INSTRUCTIONS:
**A.** Translate this sentence from the passage on industrial trucks into Spanish: "To further reduce aisle width, the sideloader truck was introduced."
**B.** Proceed with the passage on industrial trucks, writing what follows its last sentence.

MATERIAL-HANDLING SYSTEMS:INDUSTRIAL TRUCKS
INDUSTRIAL TRUCKS
There is a wide range of industrial trucks available. Going from simple to sophisticated and from wide-aisle to narrow-aisle trucks, a possible list would be as follows: (1) hand truck / cart, (2) pallet jack, (3) walkie stacker, (4) pallet / platform truck, (5) counterbalanced lift truck, (6) straddle truck,
(7) reach truck, (8) sideloader, (9) turret truck, (10) storage / retrieval truck, and (11) order picker truck, among others. Examples of 2, 3, 5, 6, 8, 9, and 11 are shown in Figures 1, 2, 3, 4, 5, 6, and
7, respectively. The simplest truck with a mast (which allows the load to be raised and lowered) is a walkie stacker. The most common truck found in industry, however, is the counterbalanced lift truck, which still requires wide aisles due to its turning radius, and the fact that the truck must face the rack to store or retrieve the load.
Due to its shorter size, the straddle truck has a smaller turning radius than the counterbalanced lift truck; however, outriggers (‘‘long feet’’) are added to compensate for load weight. Also, the straddle truck still has to face the rack to store / retrieve a load, which results in wide aisles. A reach truck is very similar to a straddle truck except that it is has relatively shorter outriggers and it is equipped with a pantograph mechanism that allows the truck to insert / remove a load into / from the rack without moving the truck back and forth; the truck still has to face the rack, however.
To further reduce aisle width, the sideloader truck was introduced. This truck faces only one side of the aisle; aisle width is reduced by eliminating any turns inside the aisle. It is also especially suited for handling long stock such as lumber or bar stock. Its primary drawback, of course, is the fact that in order to serve the opposite side of the aisle, the truck must leave the aisle, turn around, and reenter facing the opposite side. Serving both sides of the aisle at the same time, while requiring no turns inside the aisle, became possible with the turret truck, which resembles a counterbalanced lift truck but is able to store / retrieve loads without facing the rack. This is accomplished by giving the turret truck a swing mast or swing forks: the body of the truck remains stationary (facing forward in the aisle) while the load is turned to face the rack and the operator remains at ground level. As rack heights increased to better utilize land and cubic space, it became necessary to raise the operator along with the load, which led to the storage / retrieval truck.

DATA LISTING:
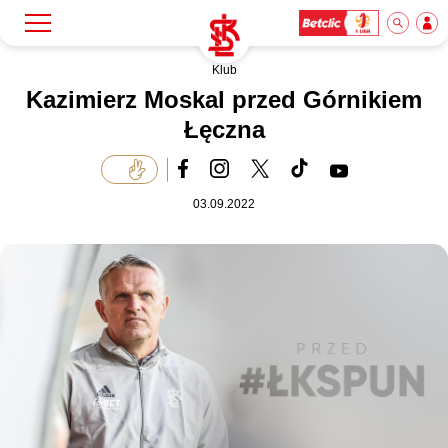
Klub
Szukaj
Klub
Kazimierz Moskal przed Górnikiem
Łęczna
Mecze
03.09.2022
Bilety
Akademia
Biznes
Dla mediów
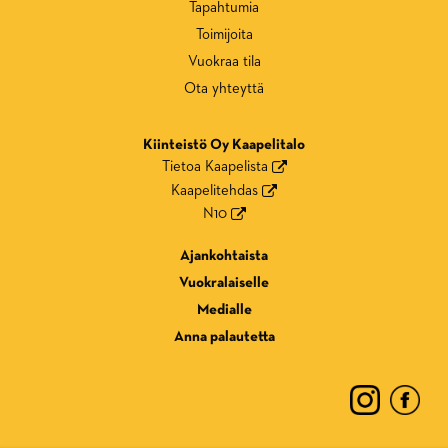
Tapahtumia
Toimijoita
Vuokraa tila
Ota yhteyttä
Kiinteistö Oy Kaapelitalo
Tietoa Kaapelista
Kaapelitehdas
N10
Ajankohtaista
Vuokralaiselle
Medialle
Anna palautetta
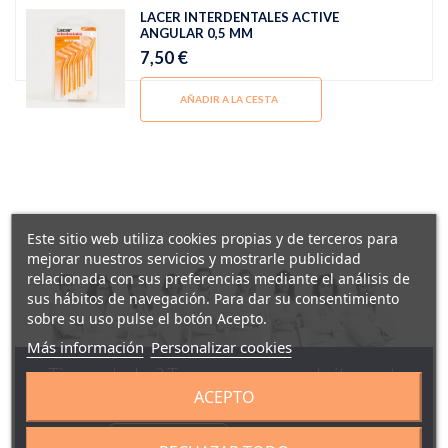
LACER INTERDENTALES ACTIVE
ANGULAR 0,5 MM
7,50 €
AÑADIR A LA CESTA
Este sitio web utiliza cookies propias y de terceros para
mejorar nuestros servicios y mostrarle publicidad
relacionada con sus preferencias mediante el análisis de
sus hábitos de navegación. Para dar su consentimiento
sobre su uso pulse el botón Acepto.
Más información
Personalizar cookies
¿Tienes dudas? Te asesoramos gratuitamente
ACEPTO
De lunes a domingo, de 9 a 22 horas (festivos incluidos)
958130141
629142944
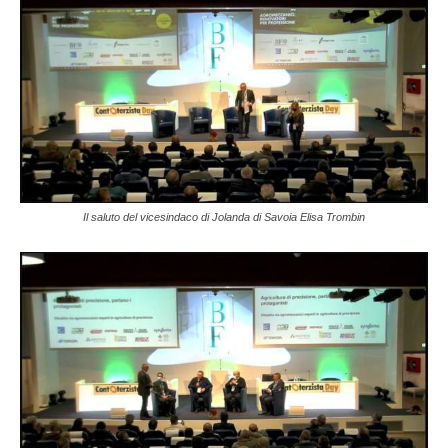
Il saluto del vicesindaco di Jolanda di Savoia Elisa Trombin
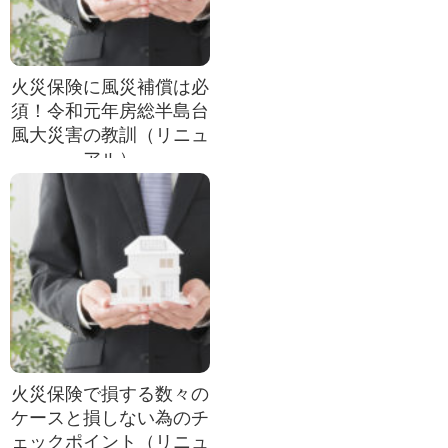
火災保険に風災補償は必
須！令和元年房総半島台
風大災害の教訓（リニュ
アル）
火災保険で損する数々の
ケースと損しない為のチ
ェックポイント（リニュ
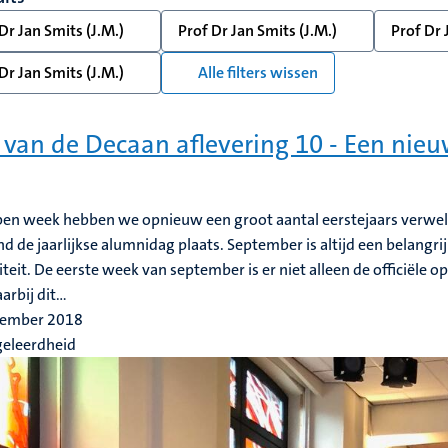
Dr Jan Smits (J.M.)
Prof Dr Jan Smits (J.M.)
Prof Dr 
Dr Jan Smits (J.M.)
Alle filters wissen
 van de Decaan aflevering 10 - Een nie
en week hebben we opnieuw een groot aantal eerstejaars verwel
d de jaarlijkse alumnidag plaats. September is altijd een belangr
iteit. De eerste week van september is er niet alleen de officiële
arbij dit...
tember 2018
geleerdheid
==
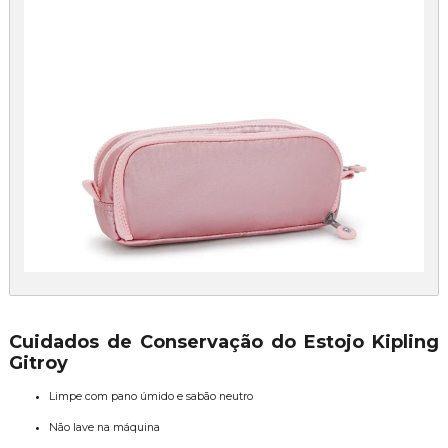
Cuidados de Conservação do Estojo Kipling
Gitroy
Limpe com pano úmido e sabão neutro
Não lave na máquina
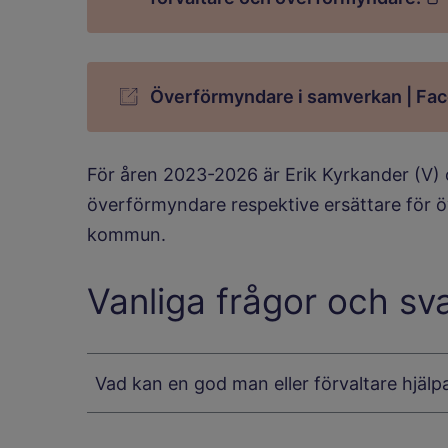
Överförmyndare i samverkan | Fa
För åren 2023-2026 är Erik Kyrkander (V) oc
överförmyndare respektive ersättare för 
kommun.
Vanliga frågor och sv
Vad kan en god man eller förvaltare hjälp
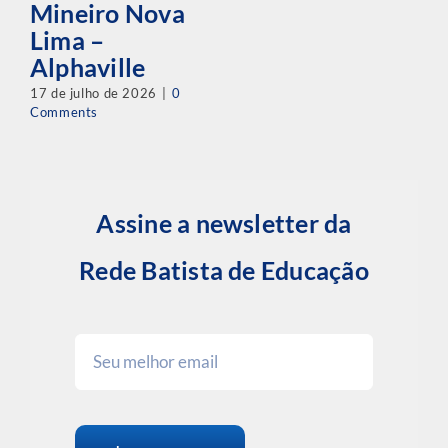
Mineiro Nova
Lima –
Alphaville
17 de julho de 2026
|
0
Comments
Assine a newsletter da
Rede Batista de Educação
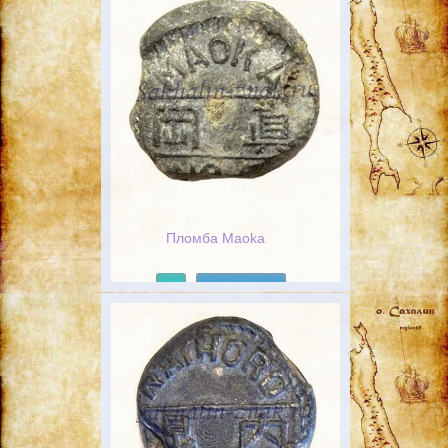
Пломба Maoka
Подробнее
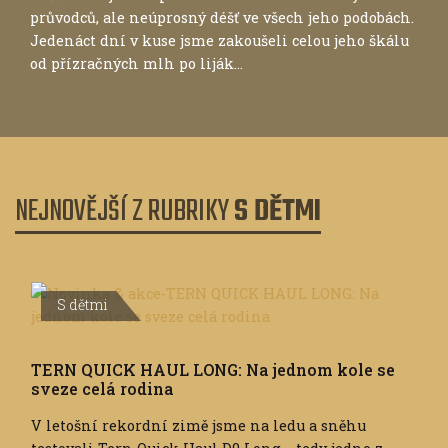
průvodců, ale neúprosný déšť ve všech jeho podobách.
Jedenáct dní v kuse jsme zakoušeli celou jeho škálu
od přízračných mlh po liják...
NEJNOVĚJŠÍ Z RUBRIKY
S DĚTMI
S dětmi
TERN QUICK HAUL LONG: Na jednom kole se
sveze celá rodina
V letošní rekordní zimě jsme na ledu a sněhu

ANSWERS FOR THIS EXERCISE:
**A.** Para reducir aún más el ancho del pasillo, se introdujo la carretilla de carga lateral.

**B.**
Another truck that raises the operator with the load is the order picker truck. However, unlike the above trucks which are designed primarily for unit load in and unit load out, an order picker truck allows the operator to start with an empty pallet (or magazine) and stack various containers or parts on it as he / she picks the appropriate parts / products from unit loads stored in the rack.
A summary of basic features of various industrial trucks, including cost, is presented in Table 1, adapted from (Tompkins et al. 1996). The reader should keep in mind that truck prices and features change over time; nevertheless, the information provided in Table 1 is useful for comparison purposes.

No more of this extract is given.